Required work: Restate the lines word for word, from the one containing "இருக்கிறோம்.தமிழ்த்தாய் வாழ்த்துப் பாடலை யார்" through the last line of the entries below, without any other lines.

Data to use:
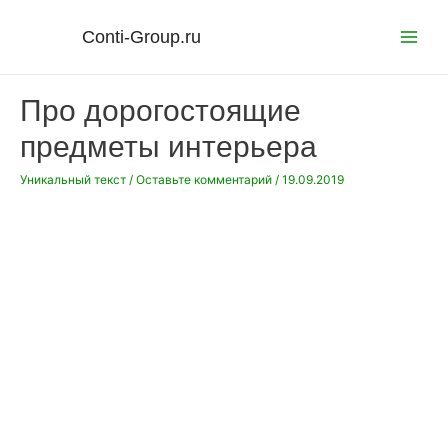
Перейти
к
Conti-Group.ru
Main
содержимому
Menu
Про дорогостоящие
предметы интерьера
Уникальный текст
/
Оставьте комментарий
/
19.09.2019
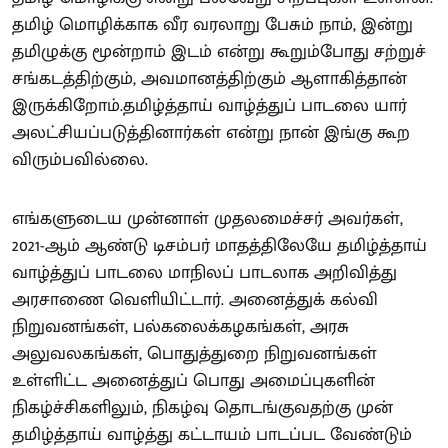
தமிழ் மொழிக்காக வீர வரலாறு பேசும் நாம், இன்று
தமிழுக்கு மூன்றாம் இடம் என்று கூறும்போது சற்றுச்
சங்கடத்திற்கும், அவமானத்திற்கும் ஆளாகித்தான்
இருக்கிறோம்.தமிழ்த்தாய் வாழ்த்துப் பாடலை யார்
அலட்சியப்படுத்தினார்கள் என்று நான் இங்கு கூற
விரும்பவில்லை.
எங்களுடைய முன்னாள் முதலமைச்சர் அவர்கள்,
2021-ஆம் ஆண்டு டிசம்பர் மாதத்திலேயே தமிழ்த்தாய்
வாழ்த்துப் பாடலை மாநிலப் பாடலாக அறிவித்து
அரசாணை வெளியிட்டார். அனைத்துக் கல்வி
நிறுவனங்கள், பல்கலைக்கழகங்கள், அரசு
அலுவலகங்கள், பொதுத்துறை நிறுவனங்கள்
உள்ளிட்ட அனைத்துப் பொது அமைப்புகளின்
நிகழ்ச்சிகளிலும், நிகழ்வு தொடங்குவதற்கு முன்
தமிழ்த்தாய் வாழ்த்து கட்டாயம் பாடப்பட வேண்டும்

Task output:
இருக்கிறோம்.தமிழ்த்தாய் வாழ்த்துப் பாடலை யார்
அலட்சியப்படுத்தினார்கள் என்று நான் இங்கு கூற
விரும்பவில்லை.
எங்களுடைய முன்னாள் முதலமைச்சர் அவர்கள்,
2021-ஆம் ஆண்டு டிசம்பர் மாதத்திலேயே தமிழ்த்தாய்
வாழ்த்துப் பாடலை மாநிலப் பாடலாக அறிவித்து
அரசாணை வெளியிட்டார். அனைத்துக் கல்வி
நிறுவனங்கள், பல்கலைக்கழகங்கள், அரசு
அலுவலகங்கள், பொதுத்துறை நிறுவனங்கள்
உள்ளிட்ட அனைத்துப் பொது அமைப்புகளின்
நிகழ்ச்சிகளிலும், நிகழ்வு தொடங்குவதற்கு முன்
தமிழ்த்தாய் வாழ்த்து கட்டாயம் பாடப்பட வேண்டும்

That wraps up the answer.